When Montresor tells Fortunato that he has bought a cask of Amontillado, Fortunato says, "Impossible!" What he really means is that it would be impossible for Montresor to learn about such a cargo of valluable wine before he did. But this is carnival season and Fortunato has been drinking and not attending to business. He thinks this is why Montresor has gotten ahead of him. However, Montresor has only bought one "pipe" (126 gallons) because, as he says, "I have my doubts" (about the genuineness of the wine). Fortunato is highly motivated to taste it--not because he needs any more wine, not because he is anxious to show off his connoisseurship, not to accommodate a friend--but because he wants to buy some of the Amontillado himself for resale. But he himself must taste it to make sure it is genuine, since Montresor has repeatedly expressed his doubts. Fortunato can afford to buy the whole cargo and make a big profit--and Montresor knows that is exactly what Fortunato is planning to do because that is exactly the sort of injurious thing Fortunato has done in the past.

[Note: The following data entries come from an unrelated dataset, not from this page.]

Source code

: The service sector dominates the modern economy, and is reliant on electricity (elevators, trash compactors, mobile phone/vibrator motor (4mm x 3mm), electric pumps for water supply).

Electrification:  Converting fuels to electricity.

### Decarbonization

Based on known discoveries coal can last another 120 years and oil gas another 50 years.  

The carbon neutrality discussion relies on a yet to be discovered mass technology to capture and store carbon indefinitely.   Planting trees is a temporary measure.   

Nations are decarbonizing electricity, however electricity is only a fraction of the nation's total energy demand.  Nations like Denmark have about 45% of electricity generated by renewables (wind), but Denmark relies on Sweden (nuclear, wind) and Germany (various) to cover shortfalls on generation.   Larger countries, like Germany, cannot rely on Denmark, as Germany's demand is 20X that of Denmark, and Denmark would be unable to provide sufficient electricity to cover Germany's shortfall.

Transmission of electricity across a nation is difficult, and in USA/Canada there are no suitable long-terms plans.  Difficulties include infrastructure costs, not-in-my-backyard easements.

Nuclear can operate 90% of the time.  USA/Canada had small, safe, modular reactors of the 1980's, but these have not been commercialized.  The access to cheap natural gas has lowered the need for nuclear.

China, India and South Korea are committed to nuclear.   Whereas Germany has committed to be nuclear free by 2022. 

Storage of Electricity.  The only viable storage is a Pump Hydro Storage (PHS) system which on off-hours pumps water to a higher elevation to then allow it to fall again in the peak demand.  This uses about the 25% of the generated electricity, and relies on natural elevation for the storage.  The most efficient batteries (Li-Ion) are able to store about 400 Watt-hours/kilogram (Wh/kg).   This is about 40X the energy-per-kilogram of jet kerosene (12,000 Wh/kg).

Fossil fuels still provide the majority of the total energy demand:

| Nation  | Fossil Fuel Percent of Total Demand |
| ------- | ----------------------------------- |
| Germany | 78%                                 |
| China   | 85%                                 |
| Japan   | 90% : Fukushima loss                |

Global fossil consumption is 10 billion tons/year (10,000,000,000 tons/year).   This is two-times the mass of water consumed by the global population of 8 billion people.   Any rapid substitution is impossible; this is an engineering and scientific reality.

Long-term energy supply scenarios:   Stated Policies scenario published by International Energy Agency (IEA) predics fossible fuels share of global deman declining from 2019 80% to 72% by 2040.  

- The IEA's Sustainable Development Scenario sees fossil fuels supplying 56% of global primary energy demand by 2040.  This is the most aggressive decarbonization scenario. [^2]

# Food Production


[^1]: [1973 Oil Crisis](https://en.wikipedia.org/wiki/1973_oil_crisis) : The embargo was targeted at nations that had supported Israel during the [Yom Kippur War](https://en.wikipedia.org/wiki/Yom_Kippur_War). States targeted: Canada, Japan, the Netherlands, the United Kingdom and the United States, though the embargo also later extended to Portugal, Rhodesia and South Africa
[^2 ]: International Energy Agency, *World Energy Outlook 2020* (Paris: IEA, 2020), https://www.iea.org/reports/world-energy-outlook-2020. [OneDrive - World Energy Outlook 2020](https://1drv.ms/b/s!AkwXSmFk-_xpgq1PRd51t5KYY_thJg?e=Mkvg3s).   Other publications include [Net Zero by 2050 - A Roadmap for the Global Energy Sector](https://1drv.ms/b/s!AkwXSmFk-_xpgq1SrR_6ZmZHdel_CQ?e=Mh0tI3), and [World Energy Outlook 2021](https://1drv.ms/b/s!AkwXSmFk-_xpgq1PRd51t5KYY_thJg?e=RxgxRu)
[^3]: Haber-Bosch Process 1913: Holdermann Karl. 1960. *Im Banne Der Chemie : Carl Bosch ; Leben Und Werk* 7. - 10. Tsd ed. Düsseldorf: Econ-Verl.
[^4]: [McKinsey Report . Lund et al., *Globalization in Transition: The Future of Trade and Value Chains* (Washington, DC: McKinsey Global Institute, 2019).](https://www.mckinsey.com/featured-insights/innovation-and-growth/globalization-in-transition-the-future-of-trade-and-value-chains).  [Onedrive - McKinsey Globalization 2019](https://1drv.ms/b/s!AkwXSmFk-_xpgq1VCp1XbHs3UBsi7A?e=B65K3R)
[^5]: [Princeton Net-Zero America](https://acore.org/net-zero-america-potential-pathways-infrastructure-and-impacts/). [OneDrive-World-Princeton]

In one of the early paragraphs of Poe's story Montresor suggests that both he and Fortunato deal in wines, paintings and gemmary. They sell to British and Austrian millionaires. Montresor states: "I was skillful in the Italian vintages myself, and bought largely whenever I could." That must mean whenever he could afford to. He tells Fortunato that he got a bargain on the cask of Amontillado. Fortunato is rich, whereas Montresor admits that he has fallen on hard times. Fortunato is thinking that he could buy a much larger quantity of the wine if it truly is Amontillado and then resell it in smaller quantities at a profit. The wine in wooden casks would only improve with age, so he could dispose of it at his convenience. So greed lures him to Montresor's home, in addition to the challenge to his connoisseurship and his fear that if he doesn't come immediately he might be beaten out of a deal by Luchesi. Montresor has to pretend to have bought an imported wine, not a domestic wine, because, for one thing, he is himself a connoisseur of Italian vintages.